I just found out I likely have Relationship OCD. I’m a male 38. With years in therapy OCD was never really put to me.
After diving in deep with AI (please don’t discount this) I along with therapist and now doctor agree I most likely have ROCD along adhd.
A paste trauma involving my mother at 7 years old . (Not SA but a public shaming type situation) shaped me to never be able to trust the women I love in relationships. Constantly in obsessing over the fact that there must be a secret.
I went extremely deep with the ai and it made so much sense how it spun it back. I’ve always been anti meds until now I’m like I’ve destroyed every relationship with this and now I need to fix it, and the mental exhaustion of it has been so taxing on my life and resulting in binges and drug abuse etc. (Yes, says the anti meds guy)
Went to doc today he said let’s try starting at 50mg.
I’m aware of early side effects that should subside.
I’ve been getting back into gym stuff etc heavy this last few weeks and I have some questions.
Will it negatively impact my working out and the physical progress of such?
Is the sexual dysfunction really as bad as they say?

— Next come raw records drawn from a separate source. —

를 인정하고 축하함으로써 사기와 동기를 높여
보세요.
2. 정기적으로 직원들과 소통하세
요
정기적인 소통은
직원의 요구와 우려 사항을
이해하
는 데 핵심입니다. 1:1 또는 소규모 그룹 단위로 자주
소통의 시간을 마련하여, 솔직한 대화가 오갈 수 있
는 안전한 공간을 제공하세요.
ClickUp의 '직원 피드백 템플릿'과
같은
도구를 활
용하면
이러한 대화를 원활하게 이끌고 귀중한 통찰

I do remember being in lexapro for short term when I my teens and it just delayed ejaculation but I was definitely still horny lol,
Any natural remedies for it if so?
I’d anyone here dealing with adhd at the same time and taking Wellbutrin with it? How’s that working out?
I haven’t tried Wellbutrin but have wanted to do.
I had to toss adderall was not good for me at all,
I’m just so wary taking these kind of meds because of some of the scary side effects and stories you read about people becoming someone else (in a bad way etc )
Looking for insight, thank you all.
I just need to quiet this mind of mine!